Il Lambrusco e il rosato di Matteo Renzi

 

“ECCO UN ARTICOLO DEL CORRIERE DEL TICINO A FIRMA DI GERARDO MORINA E APPARSO IL 25 NOVEMBRE 2014 = E’ INTERESSANTE OSSERVARE COME GIUDICANO ALL’ESTERO LA NOSTRA POLITICA !? “. F. C.

 

Gerardo Morina

 

Estate come se ad una Festa dell’Unità avessero servito un vino rosato al posto del tradizionale Lambrusco. I commensali non si sono neppure avvicinati al tavolo e si son fatti «apoti», ovvero si sono rifiutati di bere. È quanto accaduto nelle recenti elezioni regionali, svoltesi, oltre che in Emilia-Romagna, anche in Calabria, là dover forse il Ciro, in confronto, si è lasciato un po’ annacquare. Entrambe le regioni risultano accomunate degli stessi esiti elettorali: tutte e due rosse, ma con notevole prosciugamento di voti e soprattutto con un’affluenza alle urne in clamorosa picchiata.

RIGHE DI DATI:
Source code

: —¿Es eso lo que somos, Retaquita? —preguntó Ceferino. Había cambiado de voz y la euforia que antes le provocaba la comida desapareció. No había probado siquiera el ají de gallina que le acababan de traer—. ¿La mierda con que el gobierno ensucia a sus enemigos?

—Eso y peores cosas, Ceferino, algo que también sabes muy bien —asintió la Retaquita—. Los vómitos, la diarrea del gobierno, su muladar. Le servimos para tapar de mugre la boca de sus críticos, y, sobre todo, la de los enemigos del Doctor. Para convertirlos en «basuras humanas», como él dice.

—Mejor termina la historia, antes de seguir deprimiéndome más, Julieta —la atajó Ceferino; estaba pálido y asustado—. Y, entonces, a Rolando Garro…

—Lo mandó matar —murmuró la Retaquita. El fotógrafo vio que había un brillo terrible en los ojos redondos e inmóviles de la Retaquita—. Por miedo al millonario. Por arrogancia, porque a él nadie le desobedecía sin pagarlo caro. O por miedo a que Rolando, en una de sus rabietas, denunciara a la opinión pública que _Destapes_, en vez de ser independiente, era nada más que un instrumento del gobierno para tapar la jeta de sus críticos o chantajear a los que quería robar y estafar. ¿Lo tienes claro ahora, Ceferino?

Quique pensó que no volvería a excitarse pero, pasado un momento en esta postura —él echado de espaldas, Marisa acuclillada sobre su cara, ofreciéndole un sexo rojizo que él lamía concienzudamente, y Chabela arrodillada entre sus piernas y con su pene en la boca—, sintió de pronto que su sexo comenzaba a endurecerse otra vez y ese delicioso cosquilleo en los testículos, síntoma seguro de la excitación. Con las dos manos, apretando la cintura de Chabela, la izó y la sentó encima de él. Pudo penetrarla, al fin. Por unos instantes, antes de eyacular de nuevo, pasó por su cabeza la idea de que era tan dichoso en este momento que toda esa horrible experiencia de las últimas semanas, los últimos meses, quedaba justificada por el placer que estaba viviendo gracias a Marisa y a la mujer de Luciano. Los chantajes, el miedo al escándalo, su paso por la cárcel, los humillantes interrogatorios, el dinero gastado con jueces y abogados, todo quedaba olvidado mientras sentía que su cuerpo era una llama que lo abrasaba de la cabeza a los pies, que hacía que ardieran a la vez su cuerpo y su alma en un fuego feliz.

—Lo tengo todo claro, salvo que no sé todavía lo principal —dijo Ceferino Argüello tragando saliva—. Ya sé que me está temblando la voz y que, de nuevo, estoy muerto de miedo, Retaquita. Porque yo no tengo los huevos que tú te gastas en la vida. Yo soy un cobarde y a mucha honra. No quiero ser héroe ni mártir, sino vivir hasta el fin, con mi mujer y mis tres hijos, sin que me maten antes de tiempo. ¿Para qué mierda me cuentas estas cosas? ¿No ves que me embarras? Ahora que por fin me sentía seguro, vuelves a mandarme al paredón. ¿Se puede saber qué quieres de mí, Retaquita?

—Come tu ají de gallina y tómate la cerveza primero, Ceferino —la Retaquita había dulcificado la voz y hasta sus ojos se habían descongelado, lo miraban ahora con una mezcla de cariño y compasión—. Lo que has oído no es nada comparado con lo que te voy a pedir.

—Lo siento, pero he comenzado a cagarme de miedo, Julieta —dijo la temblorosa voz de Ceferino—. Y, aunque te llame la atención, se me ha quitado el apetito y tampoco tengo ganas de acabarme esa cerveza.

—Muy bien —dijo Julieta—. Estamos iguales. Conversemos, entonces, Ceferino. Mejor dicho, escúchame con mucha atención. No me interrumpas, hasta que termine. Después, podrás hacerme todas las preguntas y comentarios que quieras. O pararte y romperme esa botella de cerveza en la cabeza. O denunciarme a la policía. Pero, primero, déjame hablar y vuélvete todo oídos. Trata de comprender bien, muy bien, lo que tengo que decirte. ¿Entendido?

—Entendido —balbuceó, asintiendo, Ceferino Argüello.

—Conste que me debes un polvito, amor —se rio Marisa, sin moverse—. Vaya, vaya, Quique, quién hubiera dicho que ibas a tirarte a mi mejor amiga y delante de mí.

CONSEGNA A:
Secondo l'articolo sul Lambrusco, in quali due regioni si sono svolte le elezioni regionali?
CONSEGNA B:
Ricopia per favore il passo dell'articolo sul Lambrusco che comincia con "Il Lambrusco e" e prosegue fino a "in clamorosa picchiata.".

SOLUZIONE A:
In Emilia-Romagna e in Calabria.

SOLUZIONE B:
Il Lambrusco e il rosato di Matteo Renzi

 

“ECCO UN ARTICOLO DEL CORRIERE DEL TICINO A FIRMA DI GERARDO MORINA E APPARSO IL 25 NOVEMBRE 2014 = E’ INTERESSANTE OSSERVARE COME GIUDICANO ALL’ESTERO LA NOSTRA POLITICA !? “. F. C.

 

Gerardo Morina

 

Estate come se ad una Festa dell’Unità avessero servito un vino rosato al posto del tradizionale Lambrusco. I commensali non si sono neppure avvicinati al tavolo e si son fatti «apoti», ovvero si sono rifiutati di bere. È quanto accaduto nelle recenti elezioni regionali, svoltesi, oltre che in Emilia-Romagna, anche in Calabria, là dover forse il Ciro, in confronto, si è lasciato un po’ annacquare. Entrambe le regioni risultano accomunate degli stessi esiti elettorali: tutte e due rosse, ma con notevole prosciugamento di voti e soprattutto con un’affluenza alle urne in clamorosa picchiata.